=== Exercise goal ===
Every line from the line containing "B3: This is" through the final line of the data is to be printed exactly; no other line is to appear.

-=-=-=-=-

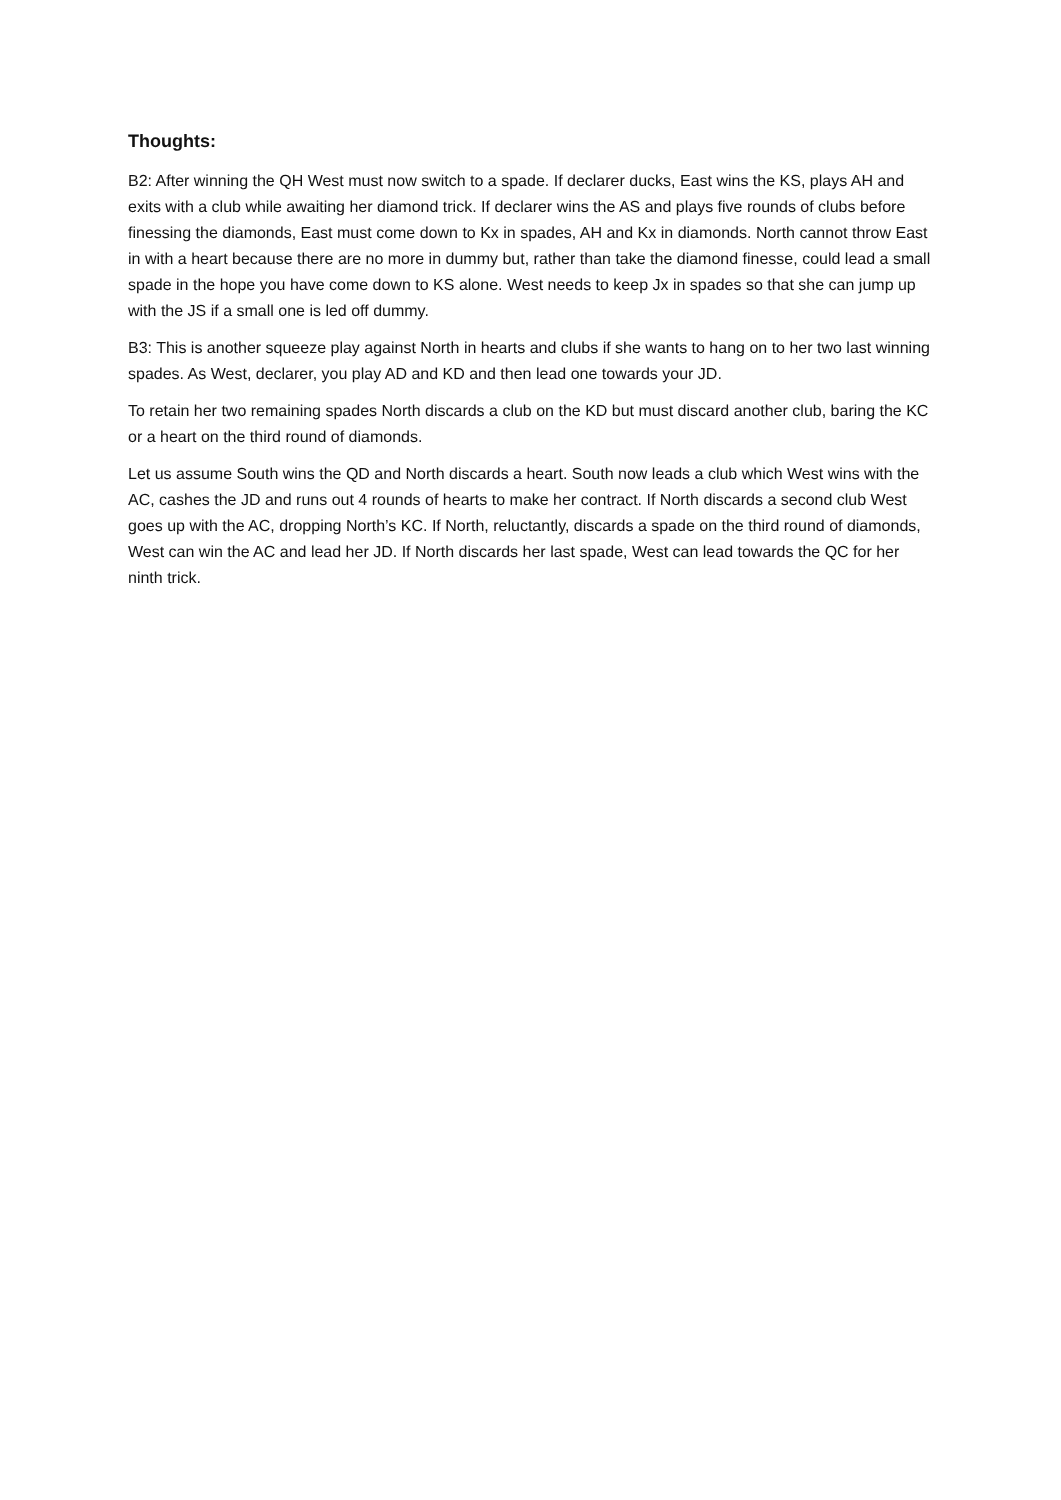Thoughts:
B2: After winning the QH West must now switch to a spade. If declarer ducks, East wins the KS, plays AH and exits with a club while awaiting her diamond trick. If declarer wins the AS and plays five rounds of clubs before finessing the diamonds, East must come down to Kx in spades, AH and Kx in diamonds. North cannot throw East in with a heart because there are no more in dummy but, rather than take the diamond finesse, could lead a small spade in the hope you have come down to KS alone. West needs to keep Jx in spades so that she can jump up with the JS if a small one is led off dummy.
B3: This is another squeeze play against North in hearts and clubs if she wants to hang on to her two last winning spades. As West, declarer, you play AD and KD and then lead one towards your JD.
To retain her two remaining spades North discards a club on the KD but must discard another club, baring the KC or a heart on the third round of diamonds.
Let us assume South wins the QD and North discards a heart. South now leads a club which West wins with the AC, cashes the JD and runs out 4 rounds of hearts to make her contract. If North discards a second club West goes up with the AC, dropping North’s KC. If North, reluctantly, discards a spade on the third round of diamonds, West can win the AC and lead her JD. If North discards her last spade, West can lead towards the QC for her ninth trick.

-=-=-=-=-

=== Your response ===
B3: This is another squeeze play against North in hearts and clubs if she wants to hang on to her two last winning spades. As West, declarer, you play AD and KD and then lead one towards your JD.
To retain her two remaining spades North discards a club on the KD but must discard another club, baring the KC or a heart on the third round of diamonds.
Let us assume South wins the QD and North discards a heart. South now leads a club which West wins with the AC, cashes the JD and runs out 4 rounds of hearts to make her contract. If North discards a second club West goes up with the AC, dropping North’s KC. If North, reluctantly, discards a spade on the third round of diamonds, West can win the AC and lead her JD. If North discards her last spade, West can lead towards the QC for her ninth trick.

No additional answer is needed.